[DATA RECORDS Boundary: Start]

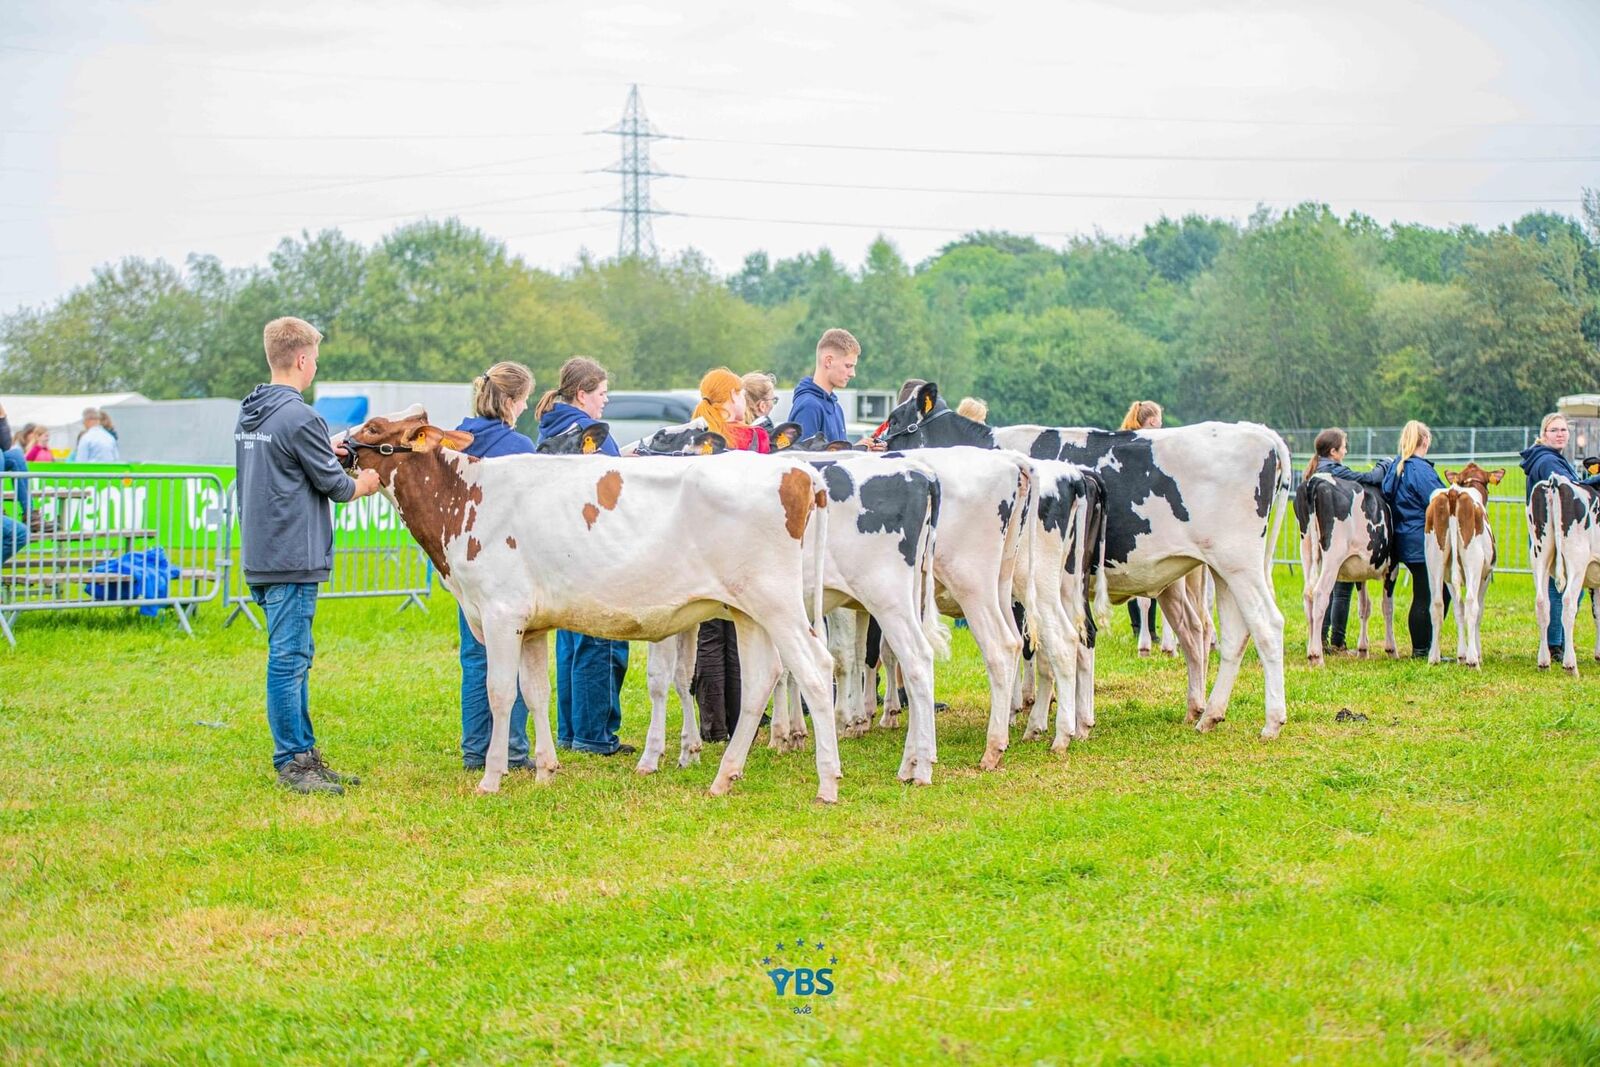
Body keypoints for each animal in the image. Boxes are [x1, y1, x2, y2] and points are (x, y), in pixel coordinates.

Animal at [345, 409, 844, 799]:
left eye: (372, 426)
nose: (336, 446)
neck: (464, 499)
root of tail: (798, 471)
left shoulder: (501, 613)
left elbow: (501, 693)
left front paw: (491, 778)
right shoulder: (531, 625)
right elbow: (537, 693)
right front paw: (546, 770)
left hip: (776, 601)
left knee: (816, 667)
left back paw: (827, 782)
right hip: (747, 609)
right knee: (764, 678)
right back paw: (725, 776)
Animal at [1427, 460, 1497, 662]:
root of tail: (1453, 494)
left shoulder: (1449, 579)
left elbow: (1457, 610)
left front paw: (1461, 654)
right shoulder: (1485, 576)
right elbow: (1478, 611)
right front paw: (1475, 653)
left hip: (1434, 562)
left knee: (1436, 604)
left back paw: (1433, 657)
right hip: (1473, 562)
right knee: (1472, 603)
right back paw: (1473, 659)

[DATA RECORDS Boundary: End]

◆ **EXERCISE DESCRIPTION**: After locating the line with "right elbow: (537, 693)", please repeat it and every line after it exactly, through the end of the data above.

◆ **PROBLEM SOLUTION**:
right elbow: (537, 693)
right front paw: (546, 770)
left hip: (776, 601)
left knee: (816, 667)
left back paw: (827, 782)
right hip: (747, 609)
right knee: (764, 678)
right back paw: (725, 776)
Animal at [1427, 460, 1497, 662]:
root of tail: (1453, 494)
left shoulder: (1449, 579)
left elbow: (1457, 610)
left front paw: (1461, 654)
right shoulder: (1485, 576)
right elbow: (1478, 611)
right front paw: (1475, 653)
left hip: (1434, 562)
left knee: (1436, 604)
left back paw: (1433, 657)
right hip: (1473, 562)
right knee: (1472, 603)
right back paw: (1473, 659)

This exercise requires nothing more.